### AIM OF THE TASK
The answer is a stretch of the material below, returned exactly: the line containing "lutter contre la pêche", the line containing "rsas situaciones de combate. Su", and all lines between.

### RECORDS TO PROCESS
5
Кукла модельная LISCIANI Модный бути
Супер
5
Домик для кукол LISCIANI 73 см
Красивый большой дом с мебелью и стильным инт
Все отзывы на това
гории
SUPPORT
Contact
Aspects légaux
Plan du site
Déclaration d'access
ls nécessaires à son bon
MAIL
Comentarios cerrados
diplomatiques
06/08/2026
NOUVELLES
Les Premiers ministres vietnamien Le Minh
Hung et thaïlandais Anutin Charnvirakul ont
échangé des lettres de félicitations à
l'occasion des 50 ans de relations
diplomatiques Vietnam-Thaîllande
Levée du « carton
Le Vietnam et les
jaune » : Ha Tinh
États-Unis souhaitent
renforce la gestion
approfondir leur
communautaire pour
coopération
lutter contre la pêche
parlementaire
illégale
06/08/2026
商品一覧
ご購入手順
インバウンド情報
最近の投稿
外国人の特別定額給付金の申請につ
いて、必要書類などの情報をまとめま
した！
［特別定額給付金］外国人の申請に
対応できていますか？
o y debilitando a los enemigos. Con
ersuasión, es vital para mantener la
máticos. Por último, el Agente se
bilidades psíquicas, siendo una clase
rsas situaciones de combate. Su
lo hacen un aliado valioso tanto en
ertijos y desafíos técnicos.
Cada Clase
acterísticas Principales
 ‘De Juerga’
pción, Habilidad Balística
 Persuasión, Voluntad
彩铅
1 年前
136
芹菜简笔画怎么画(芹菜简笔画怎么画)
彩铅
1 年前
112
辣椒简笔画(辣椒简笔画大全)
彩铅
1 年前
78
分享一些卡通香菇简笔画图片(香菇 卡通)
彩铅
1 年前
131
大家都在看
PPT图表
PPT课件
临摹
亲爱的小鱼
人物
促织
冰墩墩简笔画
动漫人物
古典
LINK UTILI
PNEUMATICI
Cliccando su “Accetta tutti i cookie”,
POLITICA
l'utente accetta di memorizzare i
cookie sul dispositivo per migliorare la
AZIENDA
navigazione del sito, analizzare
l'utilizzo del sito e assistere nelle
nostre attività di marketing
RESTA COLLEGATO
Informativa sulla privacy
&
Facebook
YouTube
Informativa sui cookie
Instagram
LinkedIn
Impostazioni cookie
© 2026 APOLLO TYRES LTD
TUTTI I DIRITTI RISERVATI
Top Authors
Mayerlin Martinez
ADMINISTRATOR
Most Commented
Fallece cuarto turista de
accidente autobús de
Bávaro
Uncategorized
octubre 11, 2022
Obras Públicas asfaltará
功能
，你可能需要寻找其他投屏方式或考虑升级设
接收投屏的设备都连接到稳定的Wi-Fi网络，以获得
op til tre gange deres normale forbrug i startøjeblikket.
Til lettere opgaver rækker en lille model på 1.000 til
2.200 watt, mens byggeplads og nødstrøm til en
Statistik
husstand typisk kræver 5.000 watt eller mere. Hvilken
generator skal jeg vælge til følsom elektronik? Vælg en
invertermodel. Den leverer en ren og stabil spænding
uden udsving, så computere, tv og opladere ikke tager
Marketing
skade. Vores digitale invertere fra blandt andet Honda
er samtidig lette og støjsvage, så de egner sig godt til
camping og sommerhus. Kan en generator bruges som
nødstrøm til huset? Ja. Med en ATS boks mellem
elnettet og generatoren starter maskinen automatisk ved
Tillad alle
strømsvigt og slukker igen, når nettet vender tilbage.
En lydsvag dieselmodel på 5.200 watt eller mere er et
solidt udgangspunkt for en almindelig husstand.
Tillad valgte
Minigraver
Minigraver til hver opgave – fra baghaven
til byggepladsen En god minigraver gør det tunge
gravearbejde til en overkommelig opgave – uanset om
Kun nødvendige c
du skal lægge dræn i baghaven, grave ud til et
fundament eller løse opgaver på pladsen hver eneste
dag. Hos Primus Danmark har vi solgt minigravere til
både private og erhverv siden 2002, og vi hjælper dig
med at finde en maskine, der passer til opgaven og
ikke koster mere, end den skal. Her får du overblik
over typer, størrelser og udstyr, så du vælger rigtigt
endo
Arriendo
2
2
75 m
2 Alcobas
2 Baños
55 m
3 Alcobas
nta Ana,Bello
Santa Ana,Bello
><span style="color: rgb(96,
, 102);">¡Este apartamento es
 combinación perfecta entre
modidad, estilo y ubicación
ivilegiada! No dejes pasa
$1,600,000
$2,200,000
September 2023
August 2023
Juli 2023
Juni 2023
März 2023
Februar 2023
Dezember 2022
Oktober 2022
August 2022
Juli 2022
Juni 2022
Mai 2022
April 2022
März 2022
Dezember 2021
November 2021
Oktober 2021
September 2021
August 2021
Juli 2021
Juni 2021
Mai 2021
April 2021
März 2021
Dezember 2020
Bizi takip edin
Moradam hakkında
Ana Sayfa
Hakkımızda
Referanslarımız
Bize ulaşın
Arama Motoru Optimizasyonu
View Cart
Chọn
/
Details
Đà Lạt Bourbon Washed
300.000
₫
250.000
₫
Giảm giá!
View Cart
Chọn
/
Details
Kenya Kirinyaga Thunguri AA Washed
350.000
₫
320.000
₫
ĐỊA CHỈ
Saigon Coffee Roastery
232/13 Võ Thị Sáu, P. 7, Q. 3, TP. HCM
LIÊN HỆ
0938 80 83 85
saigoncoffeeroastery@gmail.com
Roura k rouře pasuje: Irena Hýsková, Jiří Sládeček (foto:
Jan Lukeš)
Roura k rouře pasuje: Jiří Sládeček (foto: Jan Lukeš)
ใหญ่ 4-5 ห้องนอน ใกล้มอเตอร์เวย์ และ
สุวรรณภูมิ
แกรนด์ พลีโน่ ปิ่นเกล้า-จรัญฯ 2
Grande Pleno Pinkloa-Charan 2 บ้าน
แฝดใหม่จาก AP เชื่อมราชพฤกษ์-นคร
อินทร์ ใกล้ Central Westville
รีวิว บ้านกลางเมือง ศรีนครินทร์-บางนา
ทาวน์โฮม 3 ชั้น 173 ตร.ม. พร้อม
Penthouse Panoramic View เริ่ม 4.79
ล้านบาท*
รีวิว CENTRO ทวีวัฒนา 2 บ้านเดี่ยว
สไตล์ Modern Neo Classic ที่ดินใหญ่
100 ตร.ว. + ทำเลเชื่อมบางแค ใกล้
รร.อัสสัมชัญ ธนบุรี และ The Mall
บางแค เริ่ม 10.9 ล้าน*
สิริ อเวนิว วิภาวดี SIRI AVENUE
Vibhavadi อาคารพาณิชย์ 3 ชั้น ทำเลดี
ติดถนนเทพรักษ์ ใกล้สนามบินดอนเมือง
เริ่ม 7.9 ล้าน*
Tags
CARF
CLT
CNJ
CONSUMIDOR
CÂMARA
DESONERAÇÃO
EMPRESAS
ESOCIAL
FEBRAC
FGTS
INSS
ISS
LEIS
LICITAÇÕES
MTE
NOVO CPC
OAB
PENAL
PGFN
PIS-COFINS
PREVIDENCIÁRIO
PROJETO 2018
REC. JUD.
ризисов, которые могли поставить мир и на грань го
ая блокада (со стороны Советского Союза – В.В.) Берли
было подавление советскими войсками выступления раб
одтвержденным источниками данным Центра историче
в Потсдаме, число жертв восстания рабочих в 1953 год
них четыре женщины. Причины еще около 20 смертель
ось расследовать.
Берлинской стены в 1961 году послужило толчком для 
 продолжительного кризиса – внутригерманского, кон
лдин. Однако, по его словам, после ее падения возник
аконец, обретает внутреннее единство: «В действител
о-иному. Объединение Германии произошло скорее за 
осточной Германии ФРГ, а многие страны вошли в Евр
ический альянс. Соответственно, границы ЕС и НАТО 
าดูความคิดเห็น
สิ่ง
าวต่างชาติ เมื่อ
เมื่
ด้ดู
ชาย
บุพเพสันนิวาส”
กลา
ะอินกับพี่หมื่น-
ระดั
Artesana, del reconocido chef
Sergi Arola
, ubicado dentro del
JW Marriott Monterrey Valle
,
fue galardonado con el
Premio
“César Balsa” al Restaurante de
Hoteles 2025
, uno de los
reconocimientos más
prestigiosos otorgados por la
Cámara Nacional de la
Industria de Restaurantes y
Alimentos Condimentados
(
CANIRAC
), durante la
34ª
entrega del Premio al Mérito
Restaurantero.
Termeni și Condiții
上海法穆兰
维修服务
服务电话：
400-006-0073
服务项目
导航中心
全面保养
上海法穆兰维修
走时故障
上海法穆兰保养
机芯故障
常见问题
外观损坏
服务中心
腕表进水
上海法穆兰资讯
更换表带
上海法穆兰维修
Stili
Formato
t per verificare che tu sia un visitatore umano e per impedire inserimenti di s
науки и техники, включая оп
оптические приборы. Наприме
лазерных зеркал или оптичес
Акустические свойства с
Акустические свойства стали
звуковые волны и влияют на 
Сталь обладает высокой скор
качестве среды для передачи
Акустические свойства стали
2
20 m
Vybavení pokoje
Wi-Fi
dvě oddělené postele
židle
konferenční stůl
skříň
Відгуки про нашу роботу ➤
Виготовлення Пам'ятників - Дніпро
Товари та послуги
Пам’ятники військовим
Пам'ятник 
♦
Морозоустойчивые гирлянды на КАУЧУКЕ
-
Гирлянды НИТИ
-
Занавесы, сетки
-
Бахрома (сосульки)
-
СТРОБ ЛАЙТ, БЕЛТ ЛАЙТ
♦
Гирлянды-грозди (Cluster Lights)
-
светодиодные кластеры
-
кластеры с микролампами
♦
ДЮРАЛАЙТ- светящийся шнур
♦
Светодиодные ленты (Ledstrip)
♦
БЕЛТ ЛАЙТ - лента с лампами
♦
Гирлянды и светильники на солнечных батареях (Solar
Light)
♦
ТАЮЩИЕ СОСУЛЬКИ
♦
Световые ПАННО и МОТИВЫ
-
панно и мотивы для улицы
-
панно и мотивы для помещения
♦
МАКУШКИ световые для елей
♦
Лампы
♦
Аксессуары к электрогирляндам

### ANSWER TO THE PROBLEM
lutter contre la pêche
parlementaire
illégale
06/08/2026
商品一覧
ご購入手順
インバウンド情報
最近の投稿
外国人の特別定額給付金の申請につ
いて、必要書類などの情報をまとめま
した！
［特別定額給付金］外国人の申請に
対応できていますか？
o y debilitando a los enemigos. Con
ersuasión, es vital para mantener la
máticos. Por último, el Agente se
bilidades psíquicas, siendo una clase
rsas situaciones de combate. Su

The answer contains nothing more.